A class of Berezin-type operators on weighted Fock spaces with $A_{\infty}$-type weights

Let $0<\alpha,\beta,t<\infty$ and $\mu$ be a positive Borel measure on $\mathbb{C}^n$. We consider the Berezin-type operator $S^{t,\alpha,\beta}_{\mu}$ defined by $$S^{t,\alpha,\beta}_{\mu}f(z):=\left(\int_{\mathbb{C}^n}e^{-\frac{\beta}{2}|z-u|^2}|f(u)|^te^{-\frac{\alpha t}{2}|u|^2}d\mu(u)\right)^{1/t},\quad z\in\mathbb{C}^n.$$ We completely characterize the boundedness and compactness of $S^{t,\alpha,\beta}_{\mu}$ from the weighted Fock space $F^p_{\alpha,w}$ into the Lebesgue space $L^q(wdv)$ for all possible indices, where $w$ is a weight on $\mathbb{C}^n$ that satisfies an $A_{\infty}$-type condition.

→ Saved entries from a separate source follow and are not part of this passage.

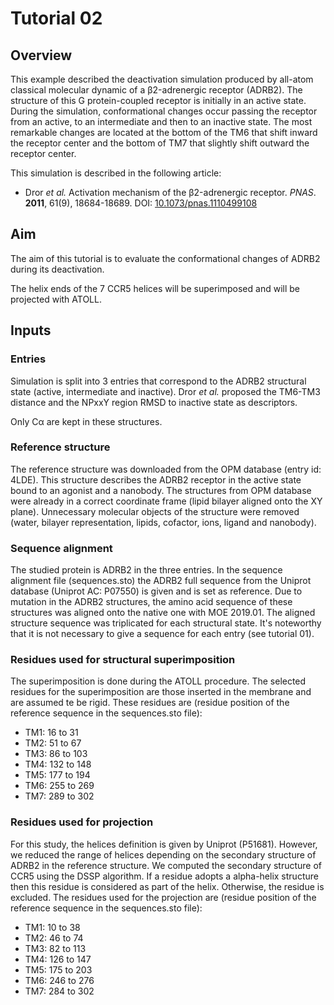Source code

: # Tutorial 02
## Overview
This example described the deactivation simulation produced by all-atom classical molecular dynamic of a β2-adrenergic receptor (ADRB2). The structure of this G protein-coupled receptor is initially in an active state. During the simulation, conformational changes occur passing the receptor from an active, to an intermediate and then to an inactive state. The most remarkable changes are located at the bottom of the TM6 that shift inward the receptor center and the bottom of TM7 that slightly shift outward the receptor center.

This simulation is described in the following article:
-   Dror _et al._ Activation mechanism of the β2-adrenergic receptor. _PNAS_. **2011**, 61(9), 18684-18689. DOI: [10.1073/pnas.1110499108](https://www.pnas.org/content/108/46/18684.long)

## Aim
The aim of this tutorial is to evaluate the conformational changes of ADRB2 during its deactivation.

The helix ends of the 7 CCR5 helices will be superimposed and will be projected with ATOLL.

## Inputs
### Entries
Simulation is split into 3 entries that correspond to the ADRB2 structural state (active, intermediate and inactive). Dror _et al._ proposed the TM6-TM3 distance and the NPxxY region RMSD to inactive state as descriptors. 

Only Cα are kept in these structures.

### Reference structure
The reference structure was downloaded from the OPM database (entry id: 4LDE). This structure describes the ADRB2 receptor in the active state bound to an agonist and a nanobody. The structures from OPM database were already in a correct coordinate frame (lipid bilayer aligned onto the XY plane). Unnecessary molecular objects of the structure were removed (water, bilayer representation, lipids, cofactor, ions, ligand and nanobody).

### Sequence alignment
The studied protein is ADRB2 in the three entries. In the sequence alignment file (sequences.sto) the ADRB2 full sequence from the Uniprot database (Uniprot AC: P07550) is given and is set as reference. Due to mutation in the ADRB2 structures, the amino acid sequence of these structures was aligned onto the native one with MOE 2019.01. The aligned structure sequence was triplicated for each structural state. It's noteworthy that it is not necessary to give a sequence for each entry (see tutorial 01).

### Residues used for structural superimposition
The superimposition is done during the ATOLL procedure.
The selected residues for the superimposition are those inserted in the membrane and are assumed te be rigid. These residues are (residue position of the reference sequence in the sequences.sto file):
- TM1: 16 to 31
- TM2: 51 to 67
- TM3: 86 to 103
- TM4: 132 to 148
- TM5: 177 to 194
- TM6: 255 to 269
- TM7: 289 to 302

### Residues used for projection
For this study, the helices definition is given by Uniprot (P51681). However, we reduced the range of helices depending on the secondary structure of ADRB2 in the reference structure. We computed the secondary structure of CCR5 using the DSSP algorithm. If a residue adopts a alpha-helix structure then this residue is considered as part of the helix. Otherwise, the residue is excluded. The residues used for the projection are (residue position of the reference sequence in the sequences.sto file):
- TM1: 10 to 38
- TM2: 46 to 74
- TM3: 82 to 113
- TM4: 126 to 147
- TM5: 175 to 203
- TM6: 246 to 276
- TM7: 284 to 302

This solves an open problem raised by Zhou, Zhao and Tang [Banach J. Math. Anal. 18 (2024), Paper No. 20]. As an application, we obtain the description of the boundedness and compactness of Toeplitz-type operators acting between weighted Fock spaces induced by $A_{\infty}$-type weights.